The widening gyre of violence is terrible news for the entire region, but for none more than the 1.8 million Palestinians trapped in the battered sliver of the Gaza Strip. There, the “precision” bombs of the Israeli military have obliterated entire families of twenty and thirty; young boys have been blown apart while playing soccer on a beach; and whole neighborhoods have been leveled by the overwhelming Israeli firepower. The United Nations has estimated that as many as 74 percent of the Palestinians killed in Gaza have been civilians, with an average of one child dying every hour during one particularly bloody two-day stretch. With the borders closed and even UN schools under attack, there is simply no place for Palestinians to flee to.

[...]

The failure of the cease-fire proposals have left a void where impunity continues to flourish. Yet the diverse and humane currents of international civil society have been responding, issuing demands Washington is too timid to make. This includes the sixty-four Nobel laureates and public figures—among them Archbishop Desmond Tutu and Noam Chomsky—who have called for an international arms embargo on Israel. They include legal experts like John Dugard, Noura Erakat and Peter Weiss, who have demanded an end to Israel’s collective punishment in Gaza and the beginning of “procedures to hold accountable all those responsible for violations of international law.” They include Jewish groups like Jewish Voice for Peace, which has been tireless in defending Palestinian rights, and J Street, which is pressing for an end to the siege of Gaza. And they include the Palestinian civil society groups that have been steadfast in calling for nonviolent resistance by means of boycott, divestment and sanctions.

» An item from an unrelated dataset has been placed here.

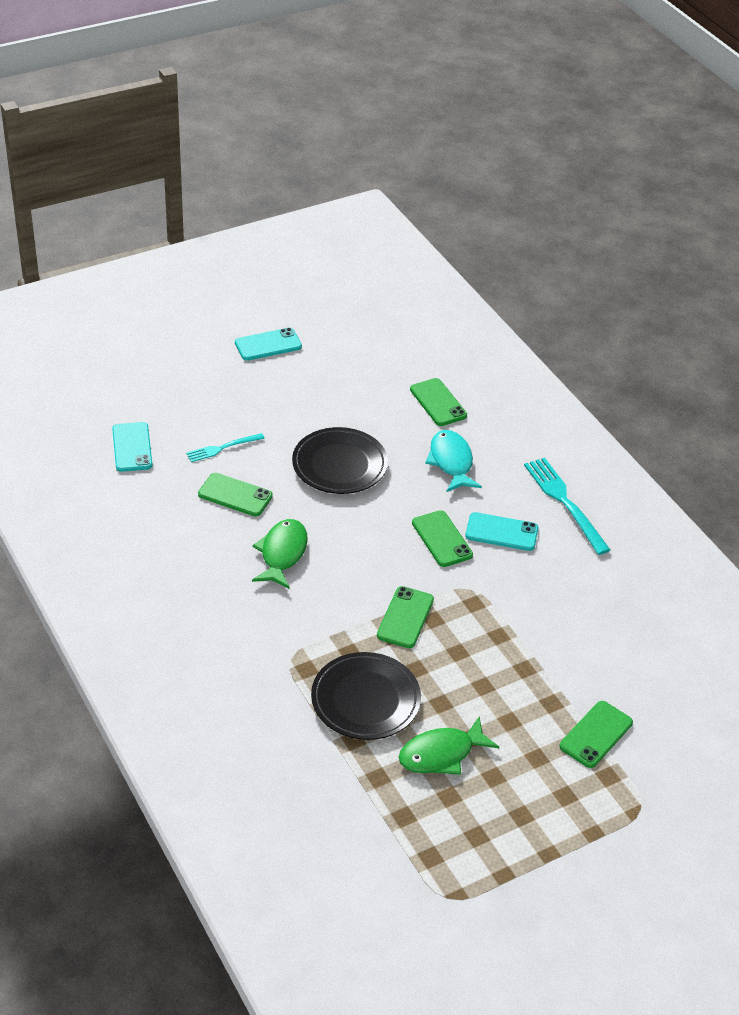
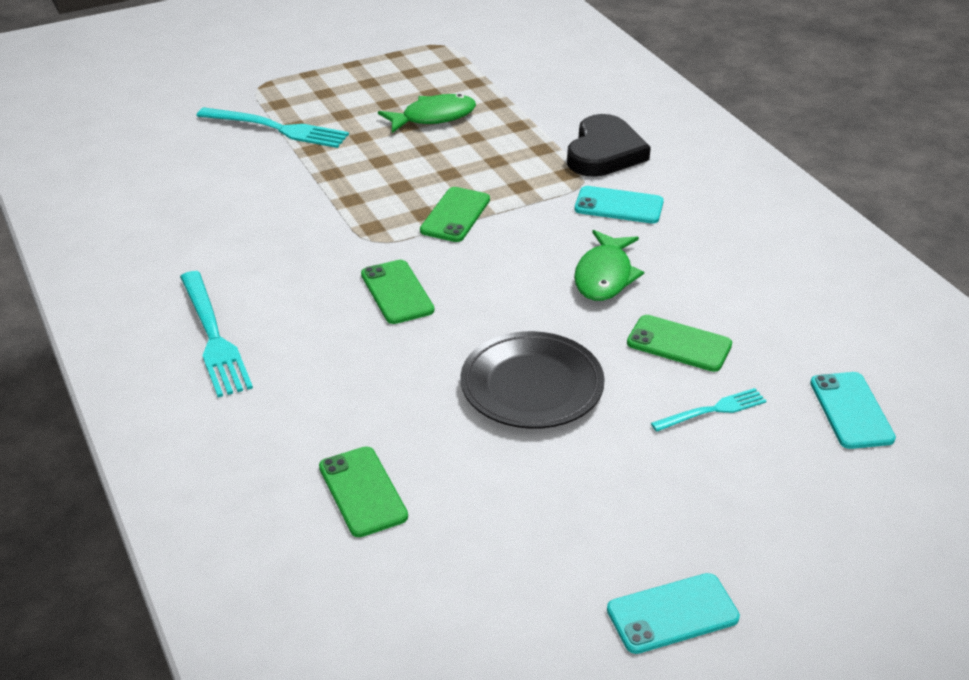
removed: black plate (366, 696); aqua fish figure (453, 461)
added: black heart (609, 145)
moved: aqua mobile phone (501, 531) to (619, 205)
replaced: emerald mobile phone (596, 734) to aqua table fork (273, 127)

The civilian population in the Gaza Strip is under direct attack and many are forced to leave their homes. What was already a refugee and humanitarian crisis has worsened with a new wave of mass displacement of civilians: the number of IDPs [internally displaced persons] has reached nearly 150,000, many of whom have obtained shelter in overcrowded UNRWA schools, which unfortunately are no safe areas as demonstrated by the repeated attacks on the UNRWA school in Beit Hanoun. Everyone in Gaza is traumatized and living in a state of constant terror.

This result is intentional, as Israel is again relying on the “Dahiya doctrine,” which deliberately has recourse to disproportionate force to inflict suffering on the civilian population in order to achieve political (to exert pressure on the Hamas Government) rather than military goals.

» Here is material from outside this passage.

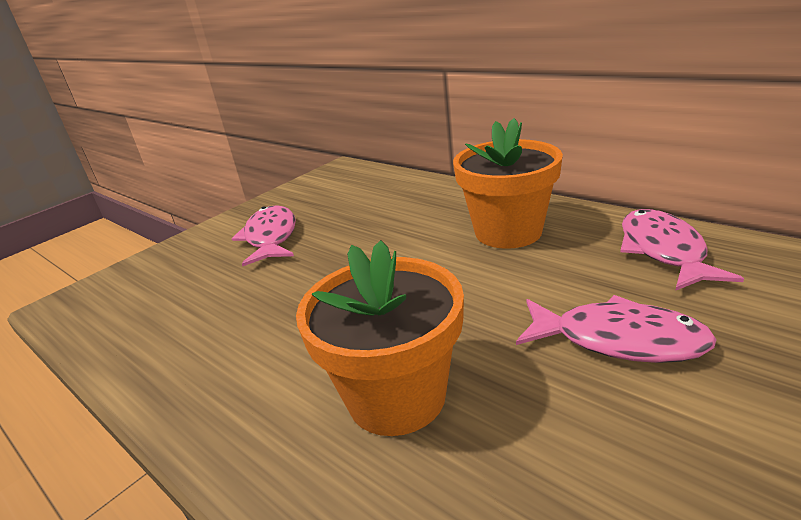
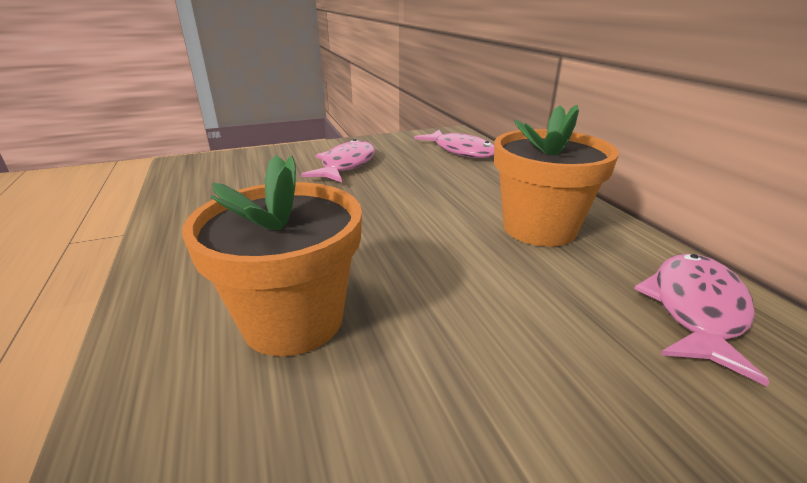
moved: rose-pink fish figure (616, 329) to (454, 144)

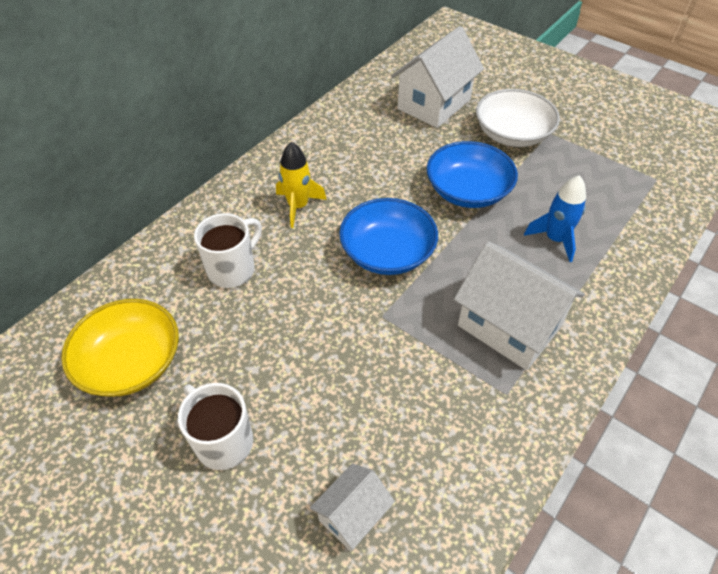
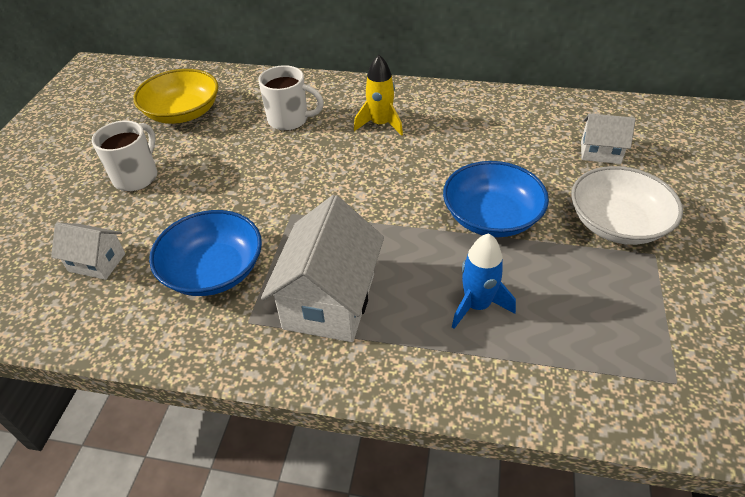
moved: cobalt serving bowl (388, 236) to (205, 253)
resized: pure white house (437, 77) = (608, 138) x0.54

In so doing, Israel is repeatedly and flagrantly violating the law of armed conflict, which establishes that combatants and military objectives may be targeted, i.e. “those objects which by their nature, location, purpose or use make an effective contribution to military action and whose total or partial destruction, capture or neutralization, in the circumstances ruling at the time, offers a definite military advantage.” Most of the recent heavy bombings in Gaza lack an acceptable military justification and, instead, appear to be designed to terrorize the civilian population. As the ICRC clarifies, deliberately causing terror is unequivocally illegal under customary international law.

[...]
 
The indiscriminate and disproportionate attacks, the targeting of objectives providing no effective military advantage, and the intentional targeting of civilians and civilian houses have been persistent features of Israel’s long-standing policy of punishing the entire population of the Gaza Strip, which, for over seven years, has been virtually imprisoned by Israeli imposed closure.

Such a regime amounts to a form of collective punishment, which violates the unconditional prohibition set forth in Article 33 of the Fourth Geneva Convention and has been internationally condemned for its illegality. However, far from being effectively opposed by international actors, Israel’s illegal policy of absolute closure imposed on the Gaza Strip has relentlessly continued, under the complicit gaze of the international community of States.